30 January 2008
MADRID – The European stock markets posted healthy gains yesterday on the back of expectations the US Federal Reserve will opt for a further cut in interest rates.
The main beneficiaries of the recovery in the Spanish bourse were construction companies and banks, which have been the two sectors under most pressure in the recent upheaval in global stock markets.
The debate yesterday centred on the magnitude of the cut by the Fed rather than on whether the US central bank would decide on further easing today.
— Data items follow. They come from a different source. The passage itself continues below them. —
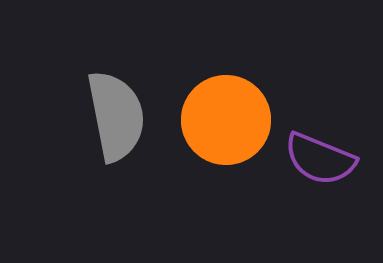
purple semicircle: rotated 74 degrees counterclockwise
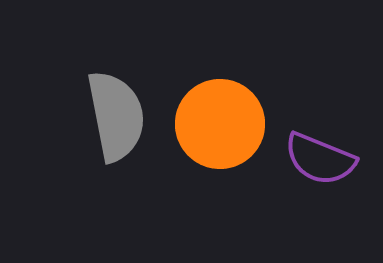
orange circle: moved 6 px left, 4 px down
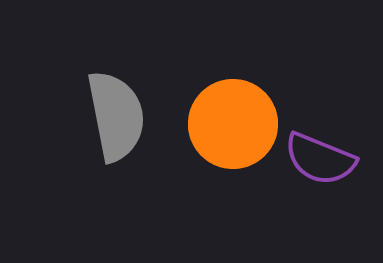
orange circle: moved 13 px right
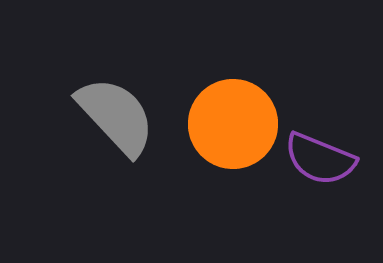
gray semicircle: rotated 32 degrees counterclockwise
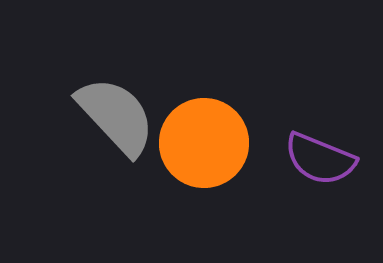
orange circle: moved 29 px left, 19 px down
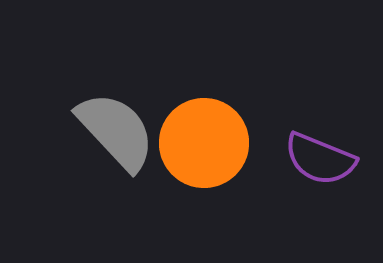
gray semicircle: moved 15 px down
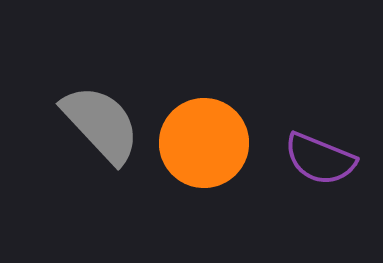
gray semicircle: moved 15 px left, 7 px up
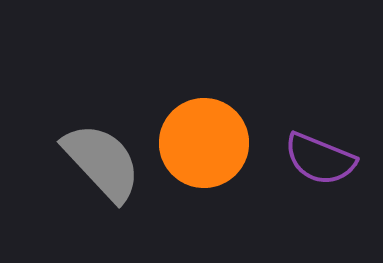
gray semicircle: moved 1 px right, 38 px down
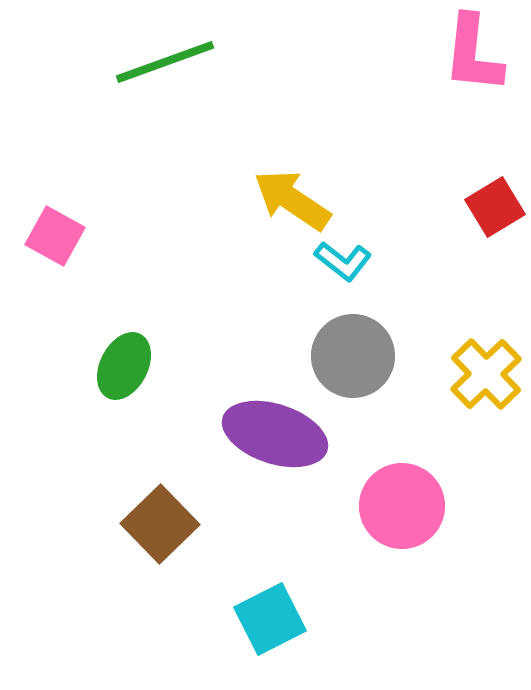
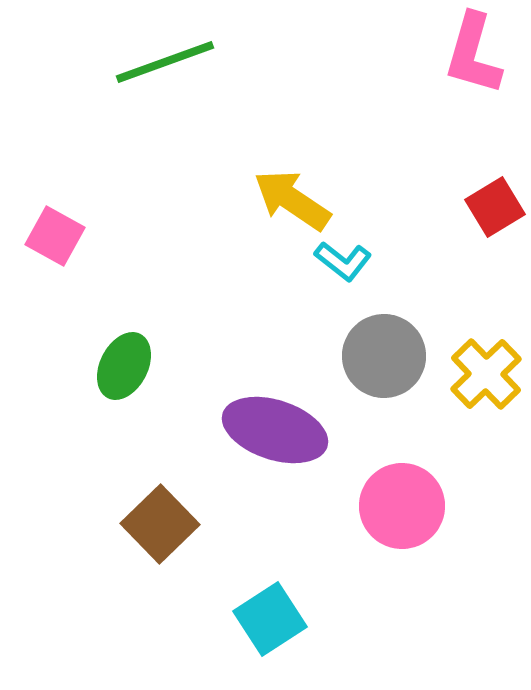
pink L-shape: rotated 10 degrees clockwise
gray circle: moved 31 px right
purple ellipse: moved 4 px up
cyan square: rotated 6 degrees counterclockwise
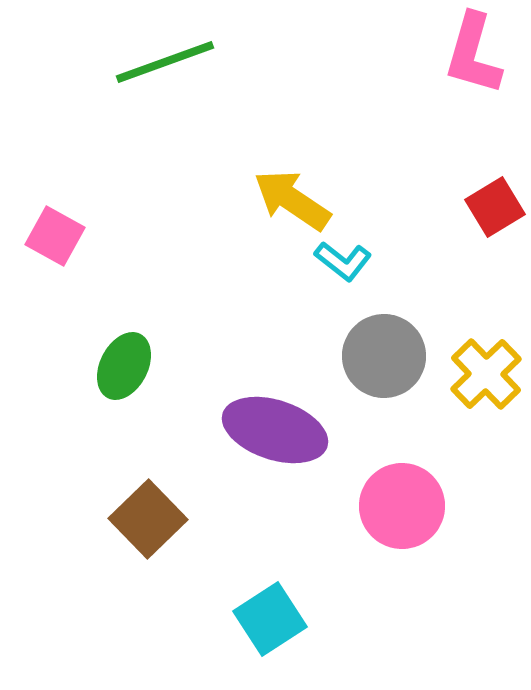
brown square: moved 12 px left, 5 px up
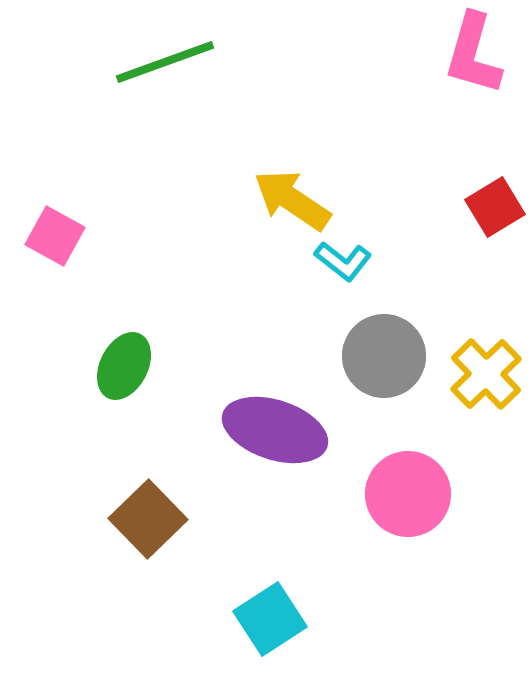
pink circle: moved 6 px right, 12 px up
Some investors were hoping for a cut of 50 basis points but strong durable goods orders in November could tip the balance in favour of a smaller cut.
The Spanish blue-chip Ibex 35 closed the session up 1.69 percent at 13,246.60 after trading in a range of 13,309-13,050 points. The Madrid general index added 1.71 percent to 1,434.27. Open-market deals in the continuous market amounted to EUR 3.9 billion.
In the rest of Europe, Frankfurt added 1.09 percent, Paris put on 1.92 percent, while London was up 1.40 percent.
Among the builders, Sacyr added 6.08 percent, Ferrovial put on 4.00 percent, while FCC climbed 3.23 percent. The performance of smaller construction group OHL merited special mention. Its share price climbed 9.37 percent after it announced it had won a major contract in Qatar.
Budget airline Vueling was another of the session’s features. After confirmation that its leading shareholder is in talks with rival carrier Clickair, Vueling’s share price soared 22.21 percent.
Among the banks, Bankinter added 5.00 percent, while the two biggest lenders Santander and BBVA were up 0.58 percent and 1.85 percent respectively. Telefónica added 1.39 percent.